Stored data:
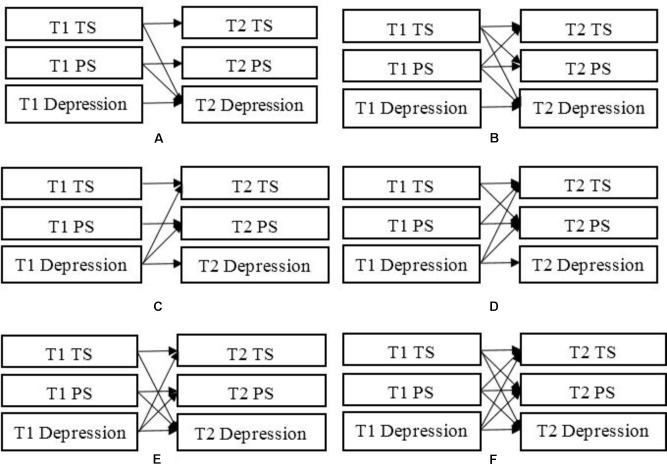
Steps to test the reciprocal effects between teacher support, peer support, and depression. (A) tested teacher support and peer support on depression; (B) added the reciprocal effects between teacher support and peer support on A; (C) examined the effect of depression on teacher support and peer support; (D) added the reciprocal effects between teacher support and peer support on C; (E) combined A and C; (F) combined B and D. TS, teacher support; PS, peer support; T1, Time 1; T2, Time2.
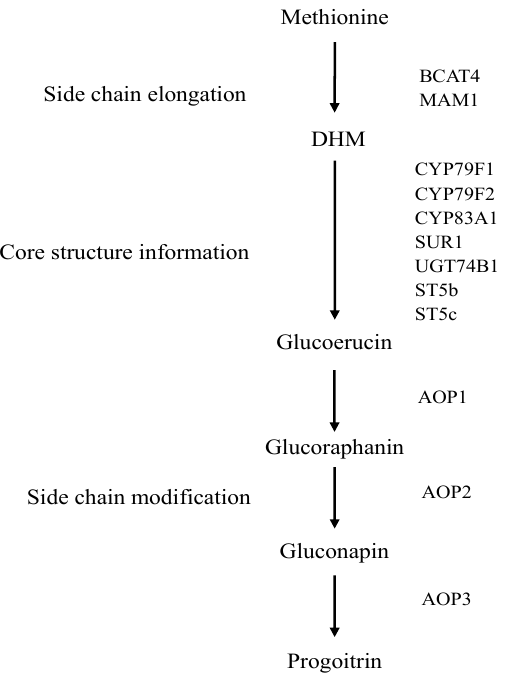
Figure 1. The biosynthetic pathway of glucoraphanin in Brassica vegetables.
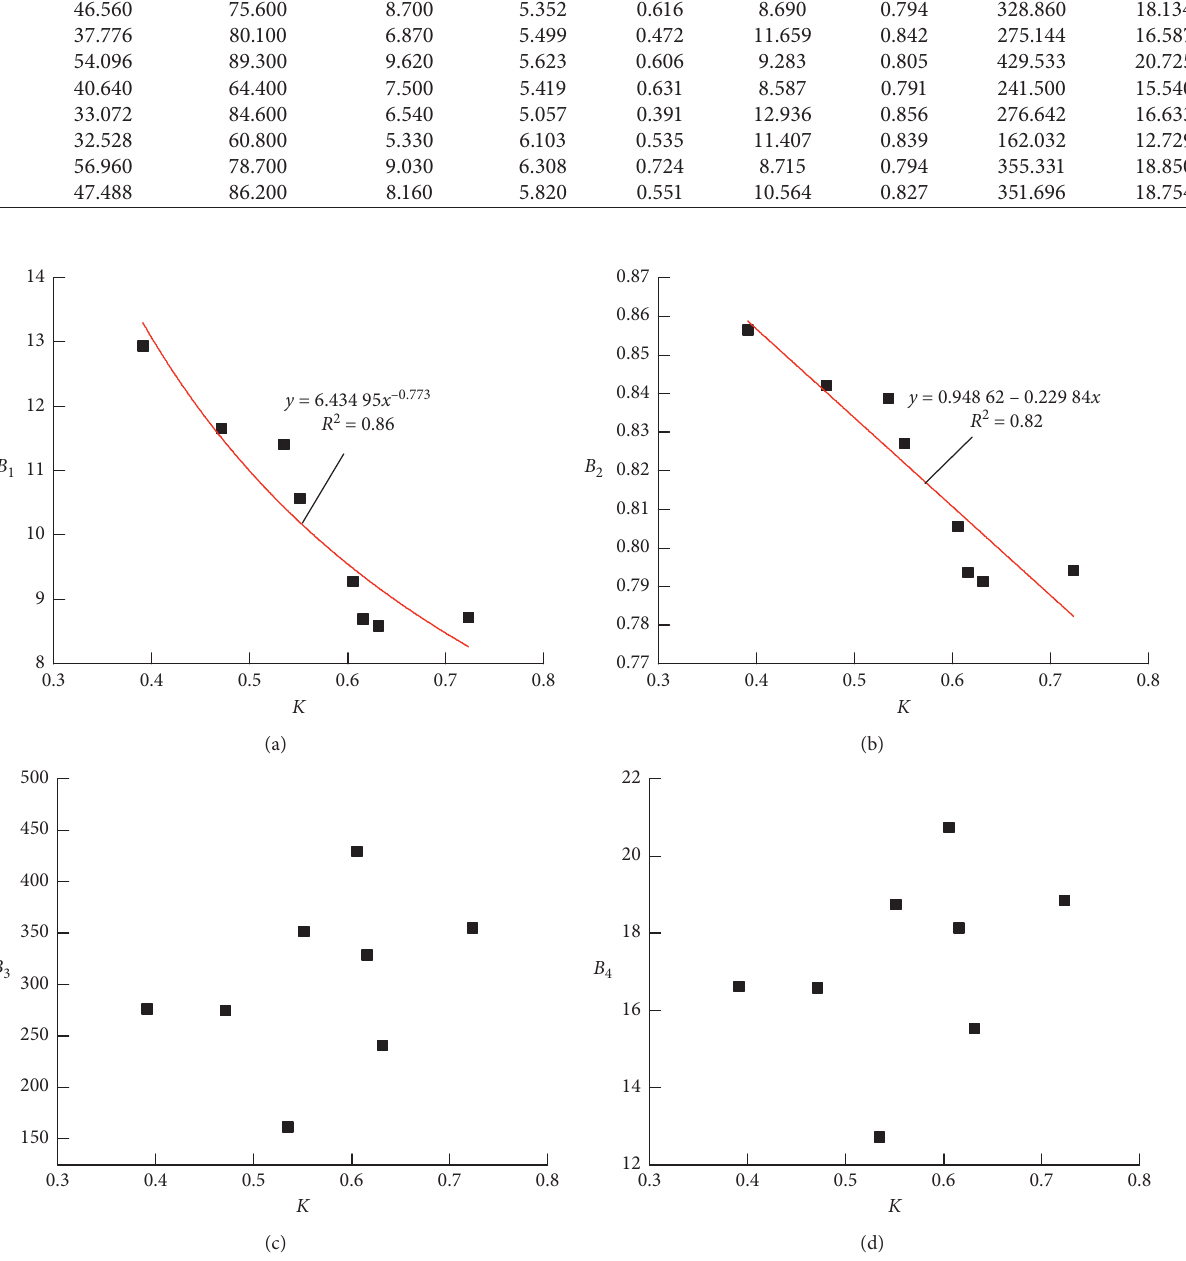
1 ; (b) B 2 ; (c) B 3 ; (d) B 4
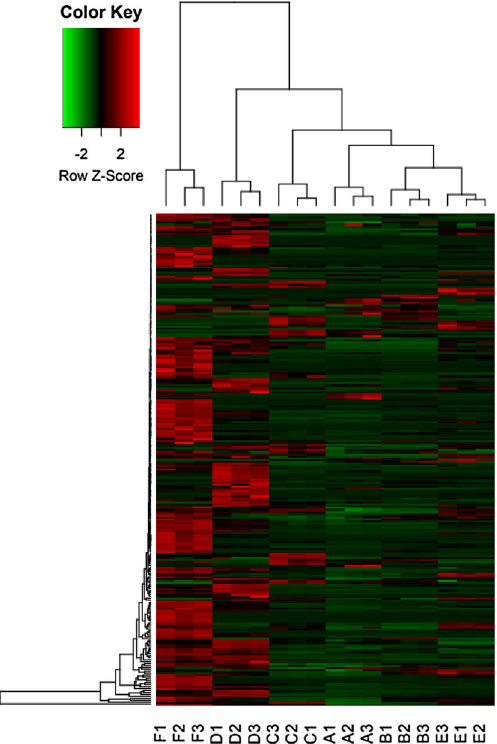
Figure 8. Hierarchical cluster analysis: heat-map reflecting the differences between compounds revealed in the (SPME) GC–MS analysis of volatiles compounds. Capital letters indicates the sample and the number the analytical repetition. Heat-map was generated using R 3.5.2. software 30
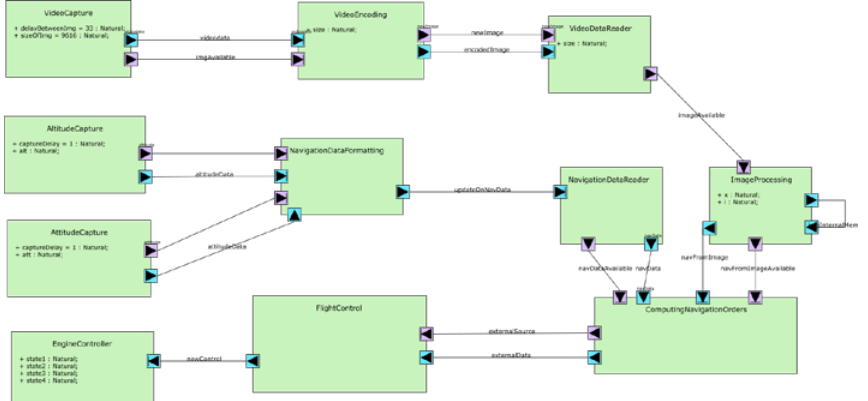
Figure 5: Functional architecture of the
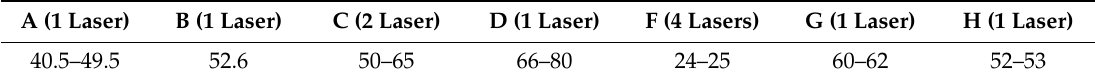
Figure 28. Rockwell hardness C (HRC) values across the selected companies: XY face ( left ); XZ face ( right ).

About this exercise: Omit the pictures; restate every entry word for word.

Your response:
Steps to test the reciprocal effects between teacher support, peer support, and depression. (A) tested teacher support and peer support on depression; (B) added the reciprocal effects between teacher support and peer support on A; (C) examined the effect of depression on teacher support and peer support; (D) added the reciprocal effects between teacher support and peer support on C; (E) combined A and C; (F) combined B and D. TS, teacher support; PS, peer support; T1, Time 1; T2, Time2.
Figure 1. The biosynthetic pathway of glucoraphanin in Brassica vegetables.
1 ; (b) B 2 ; (c) B 3 ; (d) B 4
Figure 8. Hierarchical cluster analysis: heat-map reflecting the differences between compounds revealed in the (SPME) GC–MS analysis of volatiles compounds. Capital letters indicates the sample and the number the analytical repetition. Heat-map was generated using R 3.5.2. software 30
Figure 5: Functional architecture of the
Figure 28. Rockwell hardness C (HRC) values across the selected companies: XY face ( left ); XZ face ( right ).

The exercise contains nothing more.